Mary de Bohun


Mary de Bohun was the first wife of King Henry IV of England and the mother of King Henry V. Mary was never queen, as she died before her husband came to the throne.

Early life

Mary was a daughter of Humphrey de Bohun, 7th Earl of Hereford by his wife Joan FitzAlan, a daughter of Richard FitzAlan, 10th Earl of Arundel and Eleanor of Lancaster. Through her mother, Mary was descended from Llywelyn the Great.
Mary and her elder sister, Eleanor de Bohun, were the heiresses of their father's substantial possessions. Eleanor became the wife of Thomas of Woodstock, 1st Duke of Gloucester, the youngest child of Edward III. In an effort to keep the inheritance for himself and his wife, Thomas of Woodstock pressured the child Mary into becoming a nun. In a plot with John of Gaunt, Mary's aunt took her from Thomas' castle at Pleshey back to Arundel whereupon she was married to Henry Bolingbroke, the future Henry IV.

Marriage and children

Mary married Henry—then known as Bolingbroke—on 27 July 1380, at Arundel Castle.

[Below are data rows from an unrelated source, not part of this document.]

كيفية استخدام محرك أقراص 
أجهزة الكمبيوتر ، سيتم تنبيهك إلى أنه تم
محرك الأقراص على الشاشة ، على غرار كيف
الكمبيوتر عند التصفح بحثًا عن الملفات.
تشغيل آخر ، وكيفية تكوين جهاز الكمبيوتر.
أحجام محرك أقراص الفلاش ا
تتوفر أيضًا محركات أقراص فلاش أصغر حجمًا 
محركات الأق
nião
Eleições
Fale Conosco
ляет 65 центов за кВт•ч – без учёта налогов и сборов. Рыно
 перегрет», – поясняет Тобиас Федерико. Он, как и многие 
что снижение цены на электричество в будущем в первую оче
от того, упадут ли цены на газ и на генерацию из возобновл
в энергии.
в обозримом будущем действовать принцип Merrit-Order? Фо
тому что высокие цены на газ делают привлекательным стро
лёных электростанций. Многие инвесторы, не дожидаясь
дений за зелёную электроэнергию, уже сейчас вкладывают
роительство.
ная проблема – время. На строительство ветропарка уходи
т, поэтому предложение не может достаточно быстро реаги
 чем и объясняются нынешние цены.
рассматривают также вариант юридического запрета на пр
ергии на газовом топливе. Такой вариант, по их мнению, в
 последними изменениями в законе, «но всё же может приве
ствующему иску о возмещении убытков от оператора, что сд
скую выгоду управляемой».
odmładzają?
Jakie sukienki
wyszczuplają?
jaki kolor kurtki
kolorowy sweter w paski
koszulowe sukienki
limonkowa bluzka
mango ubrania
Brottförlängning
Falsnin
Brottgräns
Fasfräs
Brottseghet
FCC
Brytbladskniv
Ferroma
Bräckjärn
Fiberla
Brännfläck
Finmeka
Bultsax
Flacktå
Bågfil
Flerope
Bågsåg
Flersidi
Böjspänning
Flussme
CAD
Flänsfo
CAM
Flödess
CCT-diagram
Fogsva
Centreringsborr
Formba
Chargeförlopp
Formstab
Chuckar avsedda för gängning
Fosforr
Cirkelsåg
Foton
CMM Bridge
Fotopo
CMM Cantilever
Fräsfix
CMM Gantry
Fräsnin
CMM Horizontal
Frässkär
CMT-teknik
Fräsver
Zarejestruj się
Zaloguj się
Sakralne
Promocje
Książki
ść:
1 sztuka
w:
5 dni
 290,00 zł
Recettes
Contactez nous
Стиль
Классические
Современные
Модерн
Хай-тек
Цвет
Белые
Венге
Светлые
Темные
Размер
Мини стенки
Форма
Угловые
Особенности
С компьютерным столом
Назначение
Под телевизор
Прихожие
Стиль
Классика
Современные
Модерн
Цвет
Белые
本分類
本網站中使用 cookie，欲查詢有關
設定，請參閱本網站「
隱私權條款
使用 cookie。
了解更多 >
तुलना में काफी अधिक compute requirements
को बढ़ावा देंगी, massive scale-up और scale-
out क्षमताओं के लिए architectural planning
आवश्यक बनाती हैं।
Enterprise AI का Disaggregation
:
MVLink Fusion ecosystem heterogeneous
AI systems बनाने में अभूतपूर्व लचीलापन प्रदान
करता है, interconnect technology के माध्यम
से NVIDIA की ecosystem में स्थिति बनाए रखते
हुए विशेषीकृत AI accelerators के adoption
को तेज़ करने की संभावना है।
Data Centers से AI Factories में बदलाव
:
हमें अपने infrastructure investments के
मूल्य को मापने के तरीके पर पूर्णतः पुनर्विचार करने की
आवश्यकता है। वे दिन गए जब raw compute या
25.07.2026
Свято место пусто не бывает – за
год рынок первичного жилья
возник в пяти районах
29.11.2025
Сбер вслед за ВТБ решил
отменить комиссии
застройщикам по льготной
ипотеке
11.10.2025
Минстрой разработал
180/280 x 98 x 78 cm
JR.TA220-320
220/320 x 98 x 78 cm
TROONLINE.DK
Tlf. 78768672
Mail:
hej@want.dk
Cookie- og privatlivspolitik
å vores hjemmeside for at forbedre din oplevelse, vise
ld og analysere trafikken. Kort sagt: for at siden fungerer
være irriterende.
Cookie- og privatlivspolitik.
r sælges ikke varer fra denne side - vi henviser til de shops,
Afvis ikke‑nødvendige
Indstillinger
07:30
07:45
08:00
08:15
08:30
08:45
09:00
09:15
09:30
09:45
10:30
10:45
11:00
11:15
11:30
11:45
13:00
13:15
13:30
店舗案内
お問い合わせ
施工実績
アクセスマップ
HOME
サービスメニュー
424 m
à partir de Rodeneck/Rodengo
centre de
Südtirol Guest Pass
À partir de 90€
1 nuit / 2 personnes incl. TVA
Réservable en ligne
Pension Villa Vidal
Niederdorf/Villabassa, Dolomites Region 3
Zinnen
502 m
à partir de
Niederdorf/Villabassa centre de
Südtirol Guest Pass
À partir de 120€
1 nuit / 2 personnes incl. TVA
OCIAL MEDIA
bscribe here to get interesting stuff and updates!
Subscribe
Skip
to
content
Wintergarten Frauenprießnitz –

It was at Monmouth Castle, one of her husband's possessions, that Mary gave birth to her first child, the future Henry V, on 16 September 1386. Her second child, Thomas, was born probably at London shortly before 25 November 1387.
Her children were:
Mary de Bohun died at Peterborough Castle, giving birth to her last child, a daughter, Philippa of England. She was buried in the collegiate Church of the Annunciation of Our Lady of the Newarke, Leicester on 6 July 1394.